[REQUIRED WORK]
Please answer from the Evergreen re-indexing thread: what happens to a deleted record if it is undeleted?
── EXTRACTED TEXT
Re-indexing deleted records upon modification
Affects | Status | Importance | Assigned to | Milestone | |
---|---|---|---|---|---|
Evergreen |
Invalid
|
Undecided
|
Unassigned |
Bug Description
EG 2.0.6
PG 8.4
I don't think this is a bug, but more inquiry re: expected behavior.
We identify some MARC tag that needs removal or updating. In this case, we updated/moved some 659's to be 653's, and then completely removed remaining 659's, impacting some 23,000 bibs. We don't filter out deleted records from this update since we want the updates to be complete (even the teeny tiny space savings count).
We then notice about 3500 rows where tag='659' remained in metabib.
Questions:
Would a full re-indexing of the database update these rows metabib.
Over time and if performing many direct SQL cleanup / updates, there would appear to be some small optimization (for space, etc.) to be gained by cleaning up related metabib entries even for deleted records following large search / replaces. So we'll just document and follow-up with manual cleanups of the metabib indexes but curious about alternatives.
Evergreen won't ever re-ingest a deleted record. Once deleted the last state is essentially written in stone. If you undelete it, it will be re-ingested, though.
Also, note that updating a record to save a few bytes by removing a tag will actually end up using more space, for two reason: the auditor table gets a new row, and the old row will still be in the table taking up space until that specific space is reclaimed by a subsequent vacuum. If space savings is the primary reason for including deleted records in the update, it's actually better and (in light of the above intended skipping of deleted records during re-ingest) more correct thing to do.
As for cleaning up metabib.full_rec, changing the data there would be counter-productive as reports expect to be able to pull information on "deleted" records from the super-simple record extracts view (in a "at the time of deletion" state).
--miker
────
── INPUT DATA
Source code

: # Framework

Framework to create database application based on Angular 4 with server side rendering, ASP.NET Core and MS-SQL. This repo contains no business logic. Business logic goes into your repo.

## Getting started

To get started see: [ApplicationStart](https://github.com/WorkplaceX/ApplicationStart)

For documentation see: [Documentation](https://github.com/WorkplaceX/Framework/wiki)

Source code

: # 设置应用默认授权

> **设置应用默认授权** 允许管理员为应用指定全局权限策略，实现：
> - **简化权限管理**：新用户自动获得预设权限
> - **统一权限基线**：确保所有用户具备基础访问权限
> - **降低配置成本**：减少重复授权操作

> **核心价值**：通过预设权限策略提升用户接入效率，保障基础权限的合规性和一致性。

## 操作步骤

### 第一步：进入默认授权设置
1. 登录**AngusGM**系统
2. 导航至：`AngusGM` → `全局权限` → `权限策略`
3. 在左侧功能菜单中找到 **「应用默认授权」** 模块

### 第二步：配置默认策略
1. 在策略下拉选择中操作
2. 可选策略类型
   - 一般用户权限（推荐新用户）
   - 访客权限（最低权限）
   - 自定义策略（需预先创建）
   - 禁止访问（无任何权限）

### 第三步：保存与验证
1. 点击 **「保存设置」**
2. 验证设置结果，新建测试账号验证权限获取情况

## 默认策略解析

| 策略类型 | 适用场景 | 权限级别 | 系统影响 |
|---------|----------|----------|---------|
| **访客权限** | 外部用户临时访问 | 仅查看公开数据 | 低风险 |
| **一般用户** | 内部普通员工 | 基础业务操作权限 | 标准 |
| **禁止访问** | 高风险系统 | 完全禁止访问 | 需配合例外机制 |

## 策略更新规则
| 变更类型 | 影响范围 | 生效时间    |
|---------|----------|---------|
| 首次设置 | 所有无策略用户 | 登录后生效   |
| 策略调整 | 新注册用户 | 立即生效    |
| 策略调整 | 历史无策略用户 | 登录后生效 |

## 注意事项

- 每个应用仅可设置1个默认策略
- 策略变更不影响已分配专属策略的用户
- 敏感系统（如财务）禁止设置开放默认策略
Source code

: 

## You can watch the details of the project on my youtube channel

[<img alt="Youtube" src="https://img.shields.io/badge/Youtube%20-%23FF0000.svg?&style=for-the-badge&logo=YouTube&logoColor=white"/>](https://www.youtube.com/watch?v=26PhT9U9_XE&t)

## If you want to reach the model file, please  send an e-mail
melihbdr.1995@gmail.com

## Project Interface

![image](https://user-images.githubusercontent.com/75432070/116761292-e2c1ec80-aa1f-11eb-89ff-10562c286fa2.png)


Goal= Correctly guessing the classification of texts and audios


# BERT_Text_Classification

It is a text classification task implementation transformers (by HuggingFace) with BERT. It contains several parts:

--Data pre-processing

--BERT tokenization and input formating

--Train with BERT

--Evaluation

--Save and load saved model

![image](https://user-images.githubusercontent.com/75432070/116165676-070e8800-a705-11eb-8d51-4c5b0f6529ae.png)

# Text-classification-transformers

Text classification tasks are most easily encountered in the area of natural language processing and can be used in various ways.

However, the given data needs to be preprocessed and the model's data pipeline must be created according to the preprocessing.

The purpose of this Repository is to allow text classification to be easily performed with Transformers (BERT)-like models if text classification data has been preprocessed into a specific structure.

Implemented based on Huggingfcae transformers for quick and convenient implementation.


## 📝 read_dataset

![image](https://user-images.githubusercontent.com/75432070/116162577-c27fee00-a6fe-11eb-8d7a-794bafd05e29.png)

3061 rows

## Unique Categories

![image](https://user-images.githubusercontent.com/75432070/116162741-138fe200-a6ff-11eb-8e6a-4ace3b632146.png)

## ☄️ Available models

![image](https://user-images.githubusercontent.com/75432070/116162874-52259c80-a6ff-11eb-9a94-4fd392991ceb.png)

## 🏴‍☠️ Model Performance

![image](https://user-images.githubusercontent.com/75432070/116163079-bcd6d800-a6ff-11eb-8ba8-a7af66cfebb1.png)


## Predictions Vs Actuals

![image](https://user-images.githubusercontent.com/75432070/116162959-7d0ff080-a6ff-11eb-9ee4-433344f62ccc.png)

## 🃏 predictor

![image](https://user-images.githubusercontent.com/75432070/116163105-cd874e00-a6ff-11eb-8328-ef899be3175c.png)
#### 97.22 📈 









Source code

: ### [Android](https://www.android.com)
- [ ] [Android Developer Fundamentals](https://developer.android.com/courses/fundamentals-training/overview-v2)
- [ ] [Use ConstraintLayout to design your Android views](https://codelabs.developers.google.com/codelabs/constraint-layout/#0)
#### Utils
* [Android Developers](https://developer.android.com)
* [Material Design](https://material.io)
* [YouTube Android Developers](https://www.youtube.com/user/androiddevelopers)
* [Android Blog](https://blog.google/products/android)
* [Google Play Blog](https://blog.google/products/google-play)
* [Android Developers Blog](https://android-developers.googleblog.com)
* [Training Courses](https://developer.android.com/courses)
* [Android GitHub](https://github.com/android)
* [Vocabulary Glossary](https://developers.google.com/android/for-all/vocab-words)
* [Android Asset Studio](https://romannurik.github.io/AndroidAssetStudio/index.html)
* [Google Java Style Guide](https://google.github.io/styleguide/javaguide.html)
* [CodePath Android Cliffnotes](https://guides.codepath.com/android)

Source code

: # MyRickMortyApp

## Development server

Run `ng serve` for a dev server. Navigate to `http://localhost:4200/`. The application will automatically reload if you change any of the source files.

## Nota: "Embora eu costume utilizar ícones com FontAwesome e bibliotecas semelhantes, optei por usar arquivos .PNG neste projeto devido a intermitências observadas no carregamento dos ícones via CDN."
────
[SOLUTION BELOW]
It will be re-ingested.